During an invited lecture given at the University of Toronto in 1938, [W.A.] Mackintosh paid homage to his fellow economist, Harold Innis: “If we ever come to the time when Who’s Who includes the intellectual pedigrees of scholars, there will appear an item: ‘Innis, H.A., by [Thorstein] Veblen, out of [Adam] Shortt‘.” In this spirit, a second entry would surely read: ‘Mackintosh, W.A., by [O.D.] Skelton, out of Shortt’. The teaching of political economy in Canada began in 1878, when John Watson lectured on the topic as part of the moral philosophy curriculum at Queen’s. (…) Nonetheless, it was not until [Watson’s pupil and colleague] Adam Shortt was appointed as lecturer at Queen’s in 1887 that the subject received systematic treatment. (Hugh Grant, W.A. Mackintosh: The Life of a Canadian Economist, 2015, p 6)

Innis (b 1894) at UT, and Mackintosh (b 1895) at Queen’s, 160 miles east of Toronto, were close contemporaries and were responsible for the introduction of the ‘staples thesis’ into Canadian economics and political theory.
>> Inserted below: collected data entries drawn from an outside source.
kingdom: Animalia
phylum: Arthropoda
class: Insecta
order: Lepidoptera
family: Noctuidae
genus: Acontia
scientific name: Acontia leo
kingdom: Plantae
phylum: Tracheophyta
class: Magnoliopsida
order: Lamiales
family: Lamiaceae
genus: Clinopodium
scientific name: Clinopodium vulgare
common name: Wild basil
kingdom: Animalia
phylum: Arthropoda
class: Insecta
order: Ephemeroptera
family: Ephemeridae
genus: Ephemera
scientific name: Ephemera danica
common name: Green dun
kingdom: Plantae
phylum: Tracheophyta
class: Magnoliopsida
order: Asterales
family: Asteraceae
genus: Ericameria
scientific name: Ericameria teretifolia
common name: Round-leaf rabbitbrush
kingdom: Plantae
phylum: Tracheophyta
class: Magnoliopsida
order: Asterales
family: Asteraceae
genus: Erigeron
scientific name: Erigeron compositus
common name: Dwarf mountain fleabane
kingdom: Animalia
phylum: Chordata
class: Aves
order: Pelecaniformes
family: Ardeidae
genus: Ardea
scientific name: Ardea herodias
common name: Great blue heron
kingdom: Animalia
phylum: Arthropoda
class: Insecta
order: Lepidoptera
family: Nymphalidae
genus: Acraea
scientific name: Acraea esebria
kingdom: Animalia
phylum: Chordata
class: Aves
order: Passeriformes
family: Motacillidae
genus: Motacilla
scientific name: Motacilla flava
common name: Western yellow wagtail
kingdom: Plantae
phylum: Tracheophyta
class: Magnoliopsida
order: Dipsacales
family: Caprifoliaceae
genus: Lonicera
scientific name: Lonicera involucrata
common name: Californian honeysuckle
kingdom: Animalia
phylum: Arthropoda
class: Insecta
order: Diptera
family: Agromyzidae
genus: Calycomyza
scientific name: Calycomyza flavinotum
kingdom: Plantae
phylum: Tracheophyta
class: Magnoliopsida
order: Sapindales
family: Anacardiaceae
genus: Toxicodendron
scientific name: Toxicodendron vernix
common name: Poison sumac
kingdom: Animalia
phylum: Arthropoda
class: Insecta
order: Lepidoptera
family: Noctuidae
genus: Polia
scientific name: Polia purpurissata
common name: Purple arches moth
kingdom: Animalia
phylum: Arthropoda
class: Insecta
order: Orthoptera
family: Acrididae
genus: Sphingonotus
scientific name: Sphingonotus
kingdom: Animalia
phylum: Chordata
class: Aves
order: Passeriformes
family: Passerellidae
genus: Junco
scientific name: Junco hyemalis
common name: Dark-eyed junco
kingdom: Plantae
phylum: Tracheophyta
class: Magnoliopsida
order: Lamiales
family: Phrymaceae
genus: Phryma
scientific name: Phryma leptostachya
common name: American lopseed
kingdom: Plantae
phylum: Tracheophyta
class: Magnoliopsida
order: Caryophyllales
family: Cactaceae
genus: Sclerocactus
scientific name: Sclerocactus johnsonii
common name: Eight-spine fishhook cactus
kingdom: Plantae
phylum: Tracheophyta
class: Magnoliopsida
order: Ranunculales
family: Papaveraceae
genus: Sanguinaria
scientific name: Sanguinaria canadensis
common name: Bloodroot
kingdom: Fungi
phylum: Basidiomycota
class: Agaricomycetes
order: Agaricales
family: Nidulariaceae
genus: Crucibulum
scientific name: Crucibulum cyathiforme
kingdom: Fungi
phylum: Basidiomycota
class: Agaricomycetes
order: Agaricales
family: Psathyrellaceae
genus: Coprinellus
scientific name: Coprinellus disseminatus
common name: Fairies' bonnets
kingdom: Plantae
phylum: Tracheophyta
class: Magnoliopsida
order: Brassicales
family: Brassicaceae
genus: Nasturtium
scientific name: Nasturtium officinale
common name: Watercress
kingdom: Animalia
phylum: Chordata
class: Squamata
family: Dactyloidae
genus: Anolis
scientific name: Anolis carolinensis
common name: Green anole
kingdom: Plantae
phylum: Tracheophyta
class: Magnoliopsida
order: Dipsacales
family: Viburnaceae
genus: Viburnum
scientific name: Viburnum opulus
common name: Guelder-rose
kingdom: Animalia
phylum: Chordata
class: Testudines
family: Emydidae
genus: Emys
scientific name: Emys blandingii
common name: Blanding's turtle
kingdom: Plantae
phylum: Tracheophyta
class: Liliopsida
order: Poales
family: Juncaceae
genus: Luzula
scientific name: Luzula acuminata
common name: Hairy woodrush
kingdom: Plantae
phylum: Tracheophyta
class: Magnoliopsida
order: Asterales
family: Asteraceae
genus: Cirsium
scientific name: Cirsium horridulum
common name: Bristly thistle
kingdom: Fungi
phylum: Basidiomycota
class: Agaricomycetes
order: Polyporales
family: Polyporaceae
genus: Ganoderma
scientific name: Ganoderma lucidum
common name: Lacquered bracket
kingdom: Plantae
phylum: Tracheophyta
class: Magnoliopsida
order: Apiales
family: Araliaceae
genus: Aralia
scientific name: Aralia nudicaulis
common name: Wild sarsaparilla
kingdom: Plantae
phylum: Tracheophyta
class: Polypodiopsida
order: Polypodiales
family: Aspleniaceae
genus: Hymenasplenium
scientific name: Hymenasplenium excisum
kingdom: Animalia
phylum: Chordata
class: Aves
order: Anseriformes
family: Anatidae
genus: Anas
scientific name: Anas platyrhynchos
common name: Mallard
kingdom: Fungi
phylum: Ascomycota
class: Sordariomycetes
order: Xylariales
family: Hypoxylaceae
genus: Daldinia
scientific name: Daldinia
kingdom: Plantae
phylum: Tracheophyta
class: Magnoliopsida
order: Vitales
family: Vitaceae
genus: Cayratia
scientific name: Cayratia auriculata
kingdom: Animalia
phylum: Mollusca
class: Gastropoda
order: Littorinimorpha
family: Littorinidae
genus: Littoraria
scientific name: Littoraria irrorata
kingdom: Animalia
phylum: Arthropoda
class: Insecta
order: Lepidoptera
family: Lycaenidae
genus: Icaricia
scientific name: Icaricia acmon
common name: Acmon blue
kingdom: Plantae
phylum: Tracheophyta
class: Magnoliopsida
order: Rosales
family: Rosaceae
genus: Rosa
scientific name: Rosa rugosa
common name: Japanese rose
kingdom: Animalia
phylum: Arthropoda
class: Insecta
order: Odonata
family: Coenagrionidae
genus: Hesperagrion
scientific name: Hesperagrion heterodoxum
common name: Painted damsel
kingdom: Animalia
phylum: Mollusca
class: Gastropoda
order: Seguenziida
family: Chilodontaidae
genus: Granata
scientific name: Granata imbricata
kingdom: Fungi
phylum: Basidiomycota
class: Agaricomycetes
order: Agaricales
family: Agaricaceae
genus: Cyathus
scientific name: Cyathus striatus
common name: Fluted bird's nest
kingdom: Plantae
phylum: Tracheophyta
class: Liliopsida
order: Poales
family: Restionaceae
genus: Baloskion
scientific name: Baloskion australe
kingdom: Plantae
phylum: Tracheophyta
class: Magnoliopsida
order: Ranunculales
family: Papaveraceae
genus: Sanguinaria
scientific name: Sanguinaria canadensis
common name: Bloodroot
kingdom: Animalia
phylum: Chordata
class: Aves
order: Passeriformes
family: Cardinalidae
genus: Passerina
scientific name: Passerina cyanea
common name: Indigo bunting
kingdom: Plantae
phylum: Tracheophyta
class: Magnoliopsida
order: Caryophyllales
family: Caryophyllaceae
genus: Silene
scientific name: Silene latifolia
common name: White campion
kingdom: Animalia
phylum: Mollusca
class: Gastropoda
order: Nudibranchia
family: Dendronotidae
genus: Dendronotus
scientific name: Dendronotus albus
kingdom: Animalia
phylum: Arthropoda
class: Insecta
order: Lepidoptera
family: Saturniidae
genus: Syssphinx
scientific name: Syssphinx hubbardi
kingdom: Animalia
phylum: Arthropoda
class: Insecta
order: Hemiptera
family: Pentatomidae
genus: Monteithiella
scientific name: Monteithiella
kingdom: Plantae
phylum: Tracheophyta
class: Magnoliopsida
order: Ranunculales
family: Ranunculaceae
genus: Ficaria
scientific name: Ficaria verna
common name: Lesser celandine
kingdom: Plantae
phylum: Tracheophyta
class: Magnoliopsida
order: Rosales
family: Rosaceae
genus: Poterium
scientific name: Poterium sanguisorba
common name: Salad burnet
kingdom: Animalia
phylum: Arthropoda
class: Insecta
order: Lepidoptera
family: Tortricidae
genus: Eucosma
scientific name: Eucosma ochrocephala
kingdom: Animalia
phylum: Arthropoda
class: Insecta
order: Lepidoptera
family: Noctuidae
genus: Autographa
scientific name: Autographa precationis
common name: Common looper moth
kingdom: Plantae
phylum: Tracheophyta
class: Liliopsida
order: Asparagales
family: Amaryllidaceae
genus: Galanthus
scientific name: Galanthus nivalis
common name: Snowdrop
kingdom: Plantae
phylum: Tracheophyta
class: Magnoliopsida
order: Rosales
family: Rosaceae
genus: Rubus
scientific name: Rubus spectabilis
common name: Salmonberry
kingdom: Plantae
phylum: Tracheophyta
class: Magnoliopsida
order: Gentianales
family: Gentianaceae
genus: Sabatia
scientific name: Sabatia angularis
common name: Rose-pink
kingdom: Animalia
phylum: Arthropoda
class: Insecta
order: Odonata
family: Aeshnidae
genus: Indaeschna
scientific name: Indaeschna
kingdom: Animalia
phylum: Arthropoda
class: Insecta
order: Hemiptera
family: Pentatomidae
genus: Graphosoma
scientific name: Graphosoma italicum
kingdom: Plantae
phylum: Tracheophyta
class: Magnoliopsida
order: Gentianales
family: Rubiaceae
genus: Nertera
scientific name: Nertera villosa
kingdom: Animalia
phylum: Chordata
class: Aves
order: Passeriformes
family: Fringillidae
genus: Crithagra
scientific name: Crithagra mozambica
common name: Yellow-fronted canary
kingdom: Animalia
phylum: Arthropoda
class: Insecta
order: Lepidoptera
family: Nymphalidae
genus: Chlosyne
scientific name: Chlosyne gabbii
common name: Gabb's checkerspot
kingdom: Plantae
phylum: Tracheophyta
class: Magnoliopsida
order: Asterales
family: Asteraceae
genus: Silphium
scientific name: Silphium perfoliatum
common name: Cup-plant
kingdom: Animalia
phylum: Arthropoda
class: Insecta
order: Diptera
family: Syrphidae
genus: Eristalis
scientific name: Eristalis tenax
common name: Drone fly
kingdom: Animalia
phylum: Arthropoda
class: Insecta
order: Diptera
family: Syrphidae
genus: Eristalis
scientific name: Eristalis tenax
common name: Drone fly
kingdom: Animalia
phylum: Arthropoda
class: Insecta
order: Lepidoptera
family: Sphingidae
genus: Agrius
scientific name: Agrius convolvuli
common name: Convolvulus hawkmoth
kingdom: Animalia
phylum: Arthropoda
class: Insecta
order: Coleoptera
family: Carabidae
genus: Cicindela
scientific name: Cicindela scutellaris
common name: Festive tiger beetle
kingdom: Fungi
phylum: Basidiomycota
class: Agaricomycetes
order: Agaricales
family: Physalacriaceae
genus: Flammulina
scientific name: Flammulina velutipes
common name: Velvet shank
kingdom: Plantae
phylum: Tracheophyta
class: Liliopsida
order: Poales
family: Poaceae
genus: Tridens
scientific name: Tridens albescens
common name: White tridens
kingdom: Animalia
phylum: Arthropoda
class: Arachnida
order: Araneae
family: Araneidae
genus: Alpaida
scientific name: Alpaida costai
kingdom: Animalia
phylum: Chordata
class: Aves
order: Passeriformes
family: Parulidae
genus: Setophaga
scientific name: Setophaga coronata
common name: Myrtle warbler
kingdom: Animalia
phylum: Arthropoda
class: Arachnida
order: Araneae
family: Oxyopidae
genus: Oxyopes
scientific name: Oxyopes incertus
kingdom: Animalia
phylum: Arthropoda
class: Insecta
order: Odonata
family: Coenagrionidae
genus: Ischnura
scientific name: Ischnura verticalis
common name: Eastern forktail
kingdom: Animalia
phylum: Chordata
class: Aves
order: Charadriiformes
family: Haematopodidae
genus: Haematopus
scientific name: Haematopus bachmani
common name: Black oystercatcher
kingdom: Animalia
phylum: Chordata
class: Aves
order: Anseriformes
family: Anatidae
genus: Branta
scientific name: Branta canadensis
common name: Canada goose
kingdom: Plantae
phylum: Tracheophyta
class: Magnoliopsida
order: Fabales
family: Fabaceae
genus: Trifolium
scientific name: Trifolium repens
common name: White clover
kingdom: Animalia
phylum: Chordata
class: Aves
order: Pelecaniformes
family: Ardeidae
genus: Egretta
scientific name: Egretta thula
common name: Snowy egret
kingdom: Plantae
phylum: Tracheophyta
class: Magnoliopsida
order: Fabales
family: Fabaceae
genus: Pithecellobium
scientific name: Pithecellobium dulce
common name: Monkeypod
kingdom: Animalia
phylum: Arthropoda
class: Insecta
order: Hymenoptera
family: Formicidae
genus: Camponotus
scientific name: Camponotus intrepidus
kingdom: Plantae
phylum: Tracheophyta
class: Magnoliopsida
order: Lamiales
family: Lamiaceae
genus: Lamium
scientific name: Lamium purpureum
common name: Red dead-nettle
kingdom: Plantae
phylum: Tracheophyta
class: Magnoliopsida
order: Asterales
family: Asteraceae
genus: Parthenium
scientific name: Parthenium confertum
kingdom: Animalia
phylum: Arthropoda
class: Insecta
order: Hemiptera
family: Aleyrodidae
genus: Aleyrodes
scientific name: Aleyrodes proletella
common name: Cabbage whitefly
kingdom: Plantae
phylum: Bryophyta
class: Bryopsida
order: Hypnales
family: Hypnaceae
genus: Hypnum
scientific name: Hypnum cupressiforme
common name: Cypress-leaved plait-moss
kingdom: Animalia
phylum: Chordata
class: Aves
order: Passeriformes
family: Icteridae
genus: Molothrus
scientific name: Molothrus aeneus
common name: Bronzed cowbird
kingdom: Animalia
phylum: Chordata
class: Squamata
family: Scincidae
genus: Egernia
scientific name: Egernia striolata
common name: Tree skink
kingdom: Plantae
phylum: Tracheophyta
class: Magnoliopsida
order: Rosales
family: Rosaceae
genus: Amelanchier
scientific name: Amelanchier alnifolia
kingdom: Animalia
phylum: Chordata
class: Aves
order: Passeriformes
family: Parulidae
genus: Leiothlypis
Mackintosh broached the topic explicitly in his 1923 article ‘Economic Factors in Canadian History’.1

As described by Hugh Grant in the head citation above, both were influenced in their broad view of political economics by Adam Shortt.  And Shortt, in turn, was a student and later colleague of Watson at Queen’s.

While attention (often of dubious quality however) has been paid to Watson’s lasting influence on philosophy in Canada, especially on George Grant and Charles Taylor, little to no attention has been paid to Watson’s influence on Innis, through Shortt, and on McLuhan, through Innis. Moreover, McLuhan’s most influential teachers when he was an undergraduate at the University of Manitoba, Henry Wright and Rupert Lodge, were two of the contributors (out of 11) to the Festschrift volume he received on the occasion of his 50th anniversary (1872-1922) teaching at Queen’s: Philosophical Essays Presented to John Watson.  Further still, another of the contributors was Fr Henry Carr whose indirect influence on McLuhan (especially by bringing Bernard Phelan and Etienne Gilson to St Michael’s) was massive.

In short, Watson’s influence on Canadian life and thought, through his students and through further generations of students beyond them, was far greater than is generally known. Many of these like Shortt and Skelton eventually left the academy for work in the public service in Ottawa. And others, while still in the academy, like Carr or McLuhan, were active in areas and subjects far afield from Watson’s.  But what all received from Watson, directly or (mostly) indirectly, was the notion — now largely lost — that human reason, while ineluctably finite, can and does know truth in any domain to which it freely applies itself.

 

 

  1.  Canadian Historical Review, March 1923, 12-25.